After about three and a half years of graduate school, I realized that my career aspirations were changing, becoming refined. Although I greatly enjoyed my years at the lab bench conducting experiments, I found that reading and writing about science was by far the most interesting to me. I yearned for a creative platform to discuss topics in science to a general audience, in hopes of cultivating interest in the field so that we may improve our world through positive change. After speaking with science journalists and freelance writers, I decided to graduate from my program with a Master of Science degree rather than continue on to a doctorate, so that I could pursue a career in science writing and communication. When I think about it, I’m not that surprised that I ended up in a career centered in writing, given my history at Wooster. I am excited to embark on this new adventure, a career that suits my passions of discovering, learning, and contributing to a better world.


Right now, I am working as a freelance writer and editor in the biomedical sciences. I’m at the beginning of a career in science writing, so I’m currently building a portfolio of work. For now, my income is mostly from editing scientific articles to improve flow, clarity, and grammar. I am also contributing to blogs, composing story pitches to publications, and even doing a little creative writing. Since I am my own boss, I can choose what scientific topics to study, which opens up so many possibilities to learn about exciting new research. I also work from home and make my own hours. The greatest challenge has been in transitioning from structured to unstructured time throughout my day. I have to be self-motivated to do my job, which takes discipline and focus. At the same time, when I’m suffering from writer’s block, I can choose to do something else productive, like research new science articles, until my writing muse returns.

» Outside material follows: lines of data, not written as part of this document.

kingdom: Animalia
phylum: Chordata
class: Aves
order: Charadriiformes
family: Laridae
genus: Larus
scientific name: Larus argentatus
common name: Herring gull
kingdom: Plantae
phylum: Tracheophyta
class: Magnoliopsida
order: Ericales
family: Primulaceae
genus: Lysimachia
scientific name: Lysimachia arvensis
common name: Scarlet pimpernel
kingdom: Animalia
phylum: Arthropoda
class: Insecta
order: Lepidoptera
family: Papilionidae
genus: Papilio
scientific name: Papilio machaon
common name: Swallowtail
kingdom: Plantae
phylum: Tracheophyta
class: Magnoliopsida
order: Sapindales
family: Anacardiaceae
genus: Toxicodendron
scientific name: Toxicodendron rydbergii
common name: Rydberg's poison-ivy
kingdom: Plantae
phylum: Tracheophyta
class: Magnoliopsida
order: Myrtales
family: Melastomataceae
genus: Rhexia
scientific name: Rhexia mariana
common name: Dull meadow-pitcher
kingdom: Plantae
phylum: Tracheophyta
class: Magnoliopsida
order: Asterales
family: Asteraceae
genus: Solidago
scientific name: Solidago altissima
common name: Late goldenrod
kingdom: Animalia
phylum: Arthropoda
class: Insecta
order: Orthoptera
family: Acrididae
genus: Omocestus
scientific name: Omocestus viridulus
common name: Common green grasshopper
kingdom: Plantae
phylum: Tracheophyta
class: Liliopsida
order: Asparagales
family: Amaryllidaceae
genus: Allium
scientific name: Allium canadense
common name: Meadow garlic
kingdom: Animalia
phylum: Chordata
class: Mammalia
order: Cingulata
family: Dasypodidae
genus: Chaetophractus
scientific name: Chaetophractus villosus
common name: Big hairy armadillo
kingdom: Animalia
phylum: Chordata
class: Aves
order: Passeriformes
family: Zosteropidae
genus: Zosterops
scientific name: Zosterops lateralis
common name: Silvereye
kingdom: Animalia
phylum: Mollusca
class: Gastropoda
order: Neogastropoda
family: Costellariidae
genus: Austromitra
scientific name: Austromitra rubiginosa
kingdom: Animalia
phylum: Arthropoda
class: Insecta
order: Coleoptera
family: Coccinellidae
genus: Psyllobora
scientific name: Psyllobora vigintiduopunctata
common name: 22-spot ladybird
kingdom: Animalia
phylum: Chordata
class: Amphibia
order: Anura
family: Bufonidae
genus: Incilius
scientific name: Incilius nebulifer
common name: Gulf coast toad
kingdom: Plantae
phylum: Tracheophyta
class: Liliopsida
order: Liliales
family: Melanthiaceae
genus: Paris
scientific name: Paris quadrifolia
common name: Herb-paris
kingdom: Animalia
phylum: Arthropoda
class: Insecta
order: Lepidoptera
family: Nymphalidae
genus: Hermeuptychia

My income is not steady as a freelancer, but I love what I do, I have a great work-life balance, and I’m always optimistic that opportunities will arise with effort and perseverance.


As I am a virologist in training, I am most interested in infectious diseases, especially outbreaks of microbes that we know little about, such as the Zika virus and its likely contribution to microcephaly in fetuses of infected mothers. With the upcoming Summer Olympics being held in Brazil at the heart of the Zika outbreaks, I am curious, and concerned, about how increased travel to the area will affect the prevalence of the virus in other regions of the world. Mosquitos are the main culprits for spreading Zika, but it’s beginning to look like the virus is also transmitted person-to-person, at least sexually. Can we control these outbreaks through the use of mosquito repellants and netting? Or are we playing with fire when we risk exposing millions of people to Zika this summer? These are some of the questions I think about addressing through writing.